BAIER: And that's definitive?

WOLFOWITZ: It's in the Duelfer report. I'm trying not to make judgments beyond what these many reports are doing, although I must say I've had people who were in the Iraqi Survey Group. I've had Iraqis say to me that there's still a lot that we don't know and may eventually be found out.

I mean, it is the case that there was a systematic destruction effort that went on as Baghdad was falling. No one's explained why apparently hundreds of people in an organized way were destroying the evidence. Evidence of what? If there was nothing there, what were they destroying?

BAIER: Most of your background has focused on the Middle East and Asia.
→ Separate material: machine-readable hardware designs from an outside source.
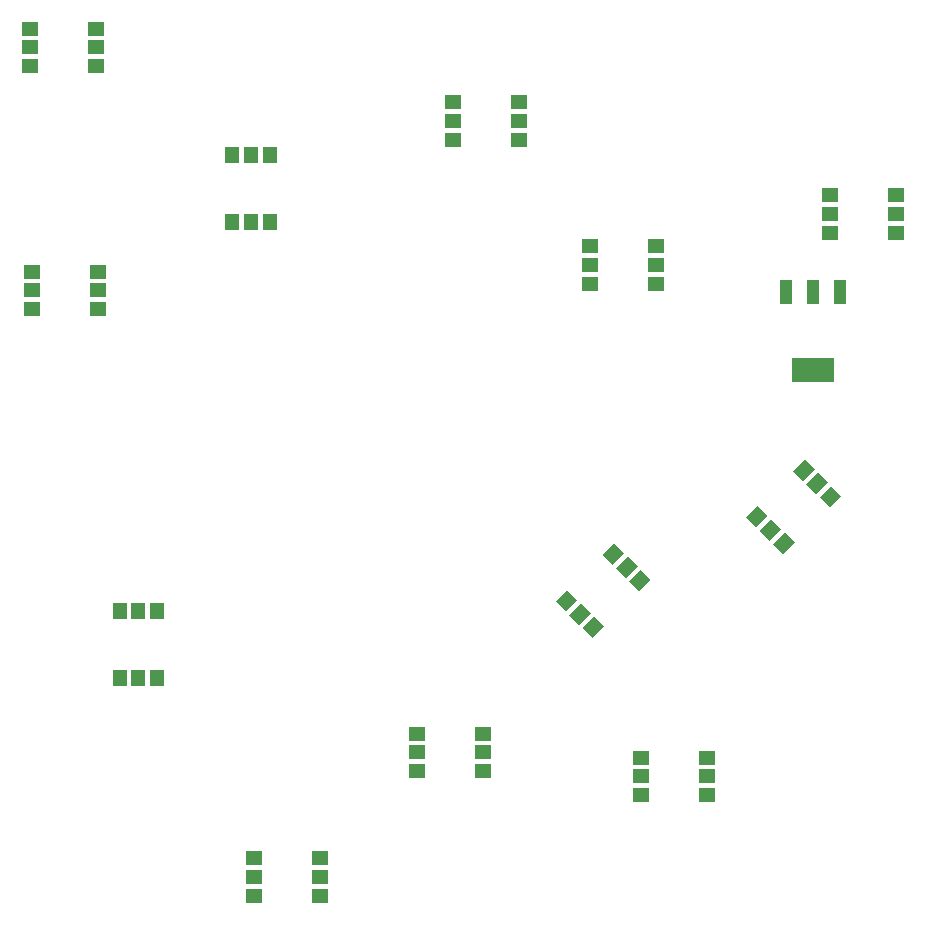
<source format=gbp>
G04 (created by PCBNEW (22-Jun-2014 BZR 4027)-stable) date Thu 17 Jul 2014 04:04:50 PM CEST*
%MOIN*%
G04 Gerber Fmt 3.4, Leading zero omitted, Abs format*
%FSLAX34Y34*%
G01*
G70*
G90*
G04 APERTURE LIST*
%ADD10C,0.00590551*%
%ADD11R,0.0551181X0.0472441*%
%ADD12R,0.0472441X0.0551181*%
%ADD13R,0.144X0.08*%
%ADD14R,0.04X0.08*%
G04 APERTURE END LIST*
G54D10*
G54D11*
X24372Y-28475D03*
X24372Y-27845D03*
X24372Y-29104D03*
X26577Y-28475D03*
X26577Y-29104D03*
X26577Y-27845D03*
G54D10*
G36*
X30616Y-18667D02*
X30226Y-19057D01*
X29892Y-18723D01*
X30282Y-18333D01*
X30616Y-18667D01*
X30616Y-18667D01*
G37*
G36*
X31061Y-19113D02*
X30672Y-19502D01*
X30338Y-19168D01*
X30727Y-18779D01*
X31061Y-19113D01*
X31061Y-19113D01*
G37*
G36*
X30170Y-18222D02*
X29781Y-18611D01*
X29447Y-18277D01*
X29836Y-17888D01*
X30170Y-18222D01*
X30170Y-18222D01*
G37*
G36*
X29057Y-20226D02*
X28667Y-20616D01*
X28333Y-20282D01*
X28723Y-19892D01*
X29057Y-20226D01*
X29057Y-20226D01*
G37*
G36*
X28611Y-19781D02*
X28222Y-20170D01*
X27888Y-19836D01*
X28277Y-19447D01*
X28611Y-19781D01*
X28611Y-19781D01*
G37*
G36*
X29502Y-20672D02*
X29113Y-21061D01*
X28779Y-20727D01*
X29168Y-20338D01*
X29502Y-20672D01*
X29502Y-20672D01*
G37*
G36*
X24266Y-21467D02*
X23876Y-21857D01*
X23542Y-21523D01*
X23932Y-21133D01*
X24266Y-21467D01*
X24266Y-21467D01*
G37*
G36*
X24711Y-21913D02*
X24322Y-22302D01*
X23988Y-21968D01*
X24377Y-21579D01*
X24711Y-21913D01*
X24711Y-21913D01*
G37*
G36*
X23820Y-21022D02*
X23431Y-21411D01*
X23097Y-21077D01*
X23486Y-20688D01*
X23820Y-21022D01*
X23820Y-21022D01*
G37*
G36*
X22707Y-23026D02*
X22317Y-23416D01*
X21983Y-23082D01*
X22373Y-22692D01*
X22707Y-23026D01*
X22707Y-23026D01*
G37*
G36*
X22261Y-22581D02*
X21872Y-22970D01*
X21538Y-22636D01*
X21927Y-22247D01*
X22261Y-22581D01*
X22261Y-22581D01*
G37*
G36*
X23152Y-23472D02*
X22763Y-23861D01*
X22429Y-23527D01*
X22818Y-23138D01*
X23152Y-23472D01*
X23152Y-23472D01*
G37*
G54D11*
X6227Y-4175D03*
X6227Y-4804D03*
X6227Y-3545D03*
X4022Y-4175D03*
X4022Y-3545D03*
X4022Y-4804D03*
X32877Y-9725D03*
X32877Y-10354D03*
X32877Y-9095D03*
X30672Y-9725D03*
X30672Y-9095D03*
X30672Y-10354D03*
X24877Y-11425D03*
X24877Y-12054D03*
X24877Y-10795D03*
X22672Y-11425D03*
X22672Y-10795D03*
X22672Y-12054D03*
G54D12*
X7625Y-25177D03*
X6995Y-25177D03*
X8254Y-25177D03*
X7625Y-22972D03*
X8254Y-22972D03*
X6995Y-22972D03*
G54D11*
X13677Y-31825D03*
X13677Y-32454D03*
X13677Y-31195D03*
X11472Y-31825D03*
X11472Y-31195D03*
X11472Y-32454D03*
X19127Y-27675D03*
X19127Y-28304D03*
X19127Y-27045D03*
X16922Y-27675D03*
X16922Y-27045D03*
X16922Y-28304D03*
X20327Y-6625D03*
X20327Y-7254D03*
X20327Y-5995D03*
X18122Y-6625D03*
X18122Y-5995D03*
X18122Y-7254D03*
X4072Y-12275D03*
X4072Y-11645D03*
X4072Y-12904D03*
X6277Y-12275D03*
X6277Y-12904D03*
X6277Y-11645D03*
G54D12*
X11375Y-9977D03*
X10745Y-9977D03*
X12004Y-9977D03*
X11375Y-7772D03*
X12004Y-7772D03*
X10745Y-7772D03*
G54D13*
X30125Y-14925D03*
G54D14*
X30125Y-12325D03*
X31025Y-12325D03*
X29225Y-12325D03*
M02*

</source>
Now at the World Bank, you'll likely focus a lot on Africa.

WOLFOWITZ: That's exciting for me. In the last 10 years, you've had the first real decrease in the number of the world's poor. And that is largely because of the extraordinary economic growth in China, and India, and Asia, and Latin America.

There's still probably more poor people in East Asia than the rest of the world combined, but that part of the world is moving. Africa needs to move, too. And I sense very — if I was cautiously optimistic before, I think I'm just going to be cautious here, but I'd say cautiously there's the possibility that Africa, which has been a continent of despair for most of the last few decades, really could be a continent of hope. And that would be wonderful for everybody, including for Americans.

BAIER: What will you tell Gordon England when you finally pass the torch?

WOLFOWITZ: That it's a great job, that it's a challenging job, that it's as satisfying a job as I think you can find anywhere. And if he ever needs any advice or help, please call.